Há uma alta frequência de clones linfocitários reativos com componentes do
organismo ligados a fenômenos inflamatórios, como as Heat-Shock Proteins
(HSPs), e também de clones dirigidos a componentes própria atividade
imunológica, como produtos do Major Histocompatibility Complex (MHC), dirigios
da imunoglobulinas e outros receptores linfocitátrios (Nóbrega et al., 2002;
Cohen, 2013). Esta organização dinamicamente estável da atividade imunológica
fala contra uma origem aleatória (ao acaso) dos linfócitos, com proposto
originalmente pelas teorias ditas “seletivas” para explicar a formação de
anticorpos (Jerne, 1955; Talmage, 1957;
Burnet, 1959).
Na
imunologia, um grande obstáculo ao desenvolvimento de novas teorias biológicas
que substituam a noção obsoleta de seleção de variantes gerados ao acaso, é a
visão dominante no laboratório clínico, onde os anticorpos são efetivamente
utilizados como se fossem reagentes bioquímicos específicos. Na realidade, os anticorpos
(as imunoglobulinas) são componentes
naturais do organismo vertebrado que são formados espontaneamente
(naturalmente) e participam de sua construção e manutenção. Há uma evidente
conectividade interna no organismo que liga estas moléculas a outras
semelhantes e a diversos outros componentes do corpo. A ideia de que o corpo,
ou uma entidade cognitiva dentro do corpo, que atua como um fantasma na máquina
imunológica (Vaz, 2010) e dirige a formação de anticorpos especificamente contra
materiais estranhos (antígenos) esta fundamentalmente equivocada. O fato de que
imunoglobulinas possam ser utilzadas como reagentes bioquímicos (anticorpos) é
incapaz de explicar a formação das imunoglobulinas e a ativação de linfócitos.
Há
um hiato entre a pesquisa em imunologia e a utilização de fenômenos
imunológicos na medicina e na própria pesquisa biológica de base. Violinos
podem ser precariamente usados como raquetes de ping-pong, mas este não é seu
uso mais inteligente. Imunoglobulinas podem ser usadas como se fossem
anticorpos específicos e linfócitos podem ser vistos como se reconhecessem
materiais estranhos ao corpo, mas não é isso o que se passa no operar
fisiológico do organismo.
Os
materiais mais capazes de perturbar intensamente o operar fisiológico de linfócitos
não são os materiais mais estranhos ao corpo. Muito ao contrário, os materiais
mais perturbadores da atividade de linfócitos de ratos são linfócitos de outro
rato; eles são muito menos perturbados, são menos ativados, pelo contato com
linfócitos de seres humanos, ou de porquinhos da Índia (Wilson and Fox, 1971).

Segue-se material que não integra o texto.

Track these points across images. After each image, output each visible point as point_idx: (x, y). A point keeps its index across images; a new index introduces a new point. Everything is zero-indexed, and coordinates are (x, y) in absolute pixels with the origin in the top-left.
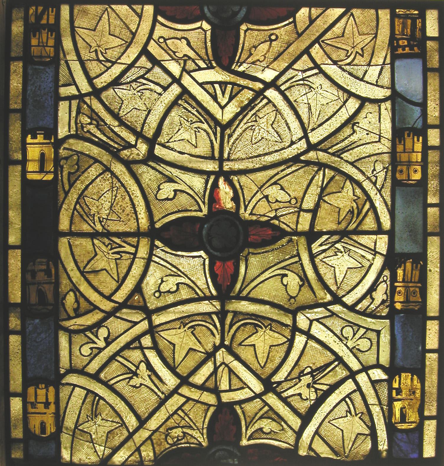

Quando fragmentos ósseos de galinha e de pombo são colocados sobre a mebrana
corioalantóide de embriões de galinha, eles não são rejeitados porque o embrião
ainda não organizou seus linfócitos. Mas se linfócitos de galinhas adultas são
transferidos para o embrião, o fragmento ósse de galinha é rejeitadol se
oslinfócitos transferidos são de um ponbio adulto, o fragmento rejeitado é o de
ponto (Lafferty and Jones, 1969).
A
atividade imunológica não está voltada para o reconhecimento de materiais
estranhos ao corpo, embora seja esta a ideia guia na imunologia desde suas
origens. Ela está voltada para si mesma. Em 150 anos de pesquisa, a imunologia
não consegiu entender como inventar novas vacinas; como currar as doenças
alérgicas; como diagnosticar doenças autoimunes; como fazer transplantes
seguros de órgãos e tecidos e assegurar uma gravidez normal. Um novo
entendimento é urgentemente necessário na pesquisa e no ensino da imunologia.
Ele não surgirá enquanto acreditarmos em fantasmas (Vaz, 2010).